Today marks the commencement of the Telugu New Year, called Ugadi. Ugadi marks New Year’s Day for Andhra Pradesh, Telangana, Karnataka and Maharashtra. While this festival is known as Ugadi in Andhra Pradesh and Karnataka, the same is celebrated as Gudi Padva in Maharashtra. 

According to Chandramana, the Lunar Calendar, Ugadi comes on the bright fortnight (‘Shukla Paksha’) of the first month (‘Chaitra Masa’) in the first season of the year i.e., spring (‘Vasanta-Ritu’). The word ‘Ugadi’ is derived from the Sanskrit word ‘Ugadi’, which means ‘beginning of a new Yuga or era’. Legend has it that this was the day on which Lord Krishna shed His mortal coil signifying the end of the Dwapara Yuga and the commencement of the Kali Yuga.

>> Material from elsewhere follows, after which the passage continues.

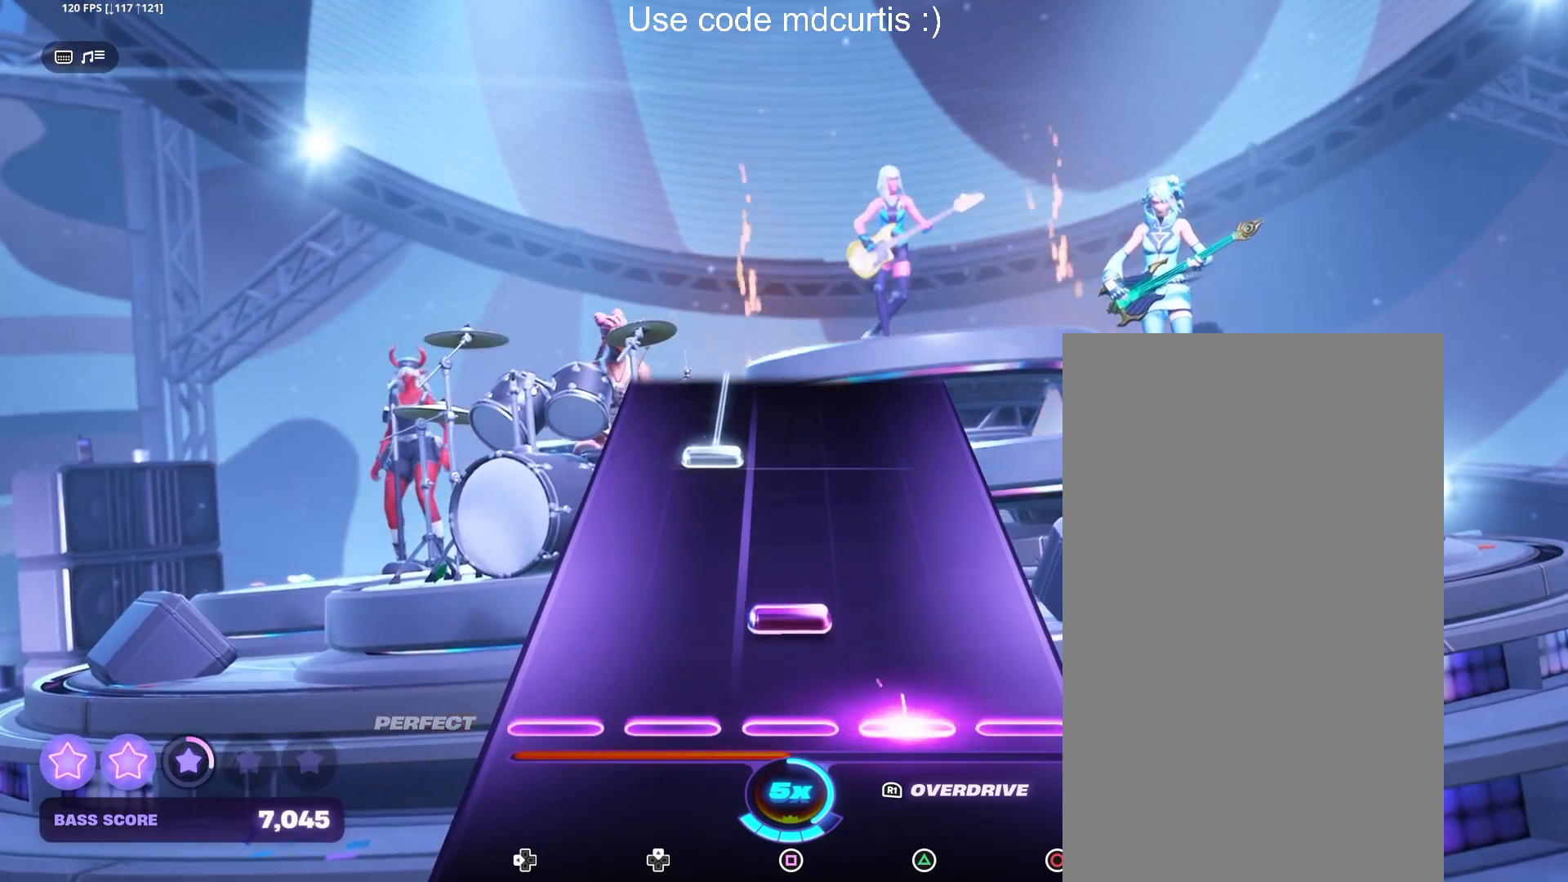
{"buttons": ["DPAD_UP"], "events": [[17, "TRIANGLE", "up"], [100, "SQUARE", "down"], [200, "SQUARE", "up"], [350, "DPAD_UP", "down"]]}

“The Kali Yuga (the present era) started in the year Pramadi, the month named Sravana, the fortnight named Bahula, and the day called Ashtami. According to the English Calendar, the same would be described as 20th February, 3102 years before the advent of Christ. In order to bring out this aspect of the commencement of the new Yuga on 20th February 3102 B.C., our ancestors have been calling that day ‘the day of the beginning of a new era’, Ugadi. Since this was the commencing day of a new Yuga, it was called Ugadi. This year is called Plava Nama Samvastara, indicative of the abundance of Wisdom and Knowledge.

Prasanthi Nilayam would always feast the occasion with great festive fervour, with Bhagawan officiating and always attended by thousands from the Telugu and Kannada regions. Every year Bhagawan would bless the occasion with His Divine benedictory discourse. Marking the occasion this morning, Dr K.T.V. Raghavan, Research Officer at Indira Gandhi National Centre for the Arts Regional Centre, Pondicherry (IGNCA), delivered the traditional ‘Panchanga Sravanam’, the astrological predictions for the ensuing year. Bhajans continued, and the session concluded with Mangala Arathi to Bhagawan.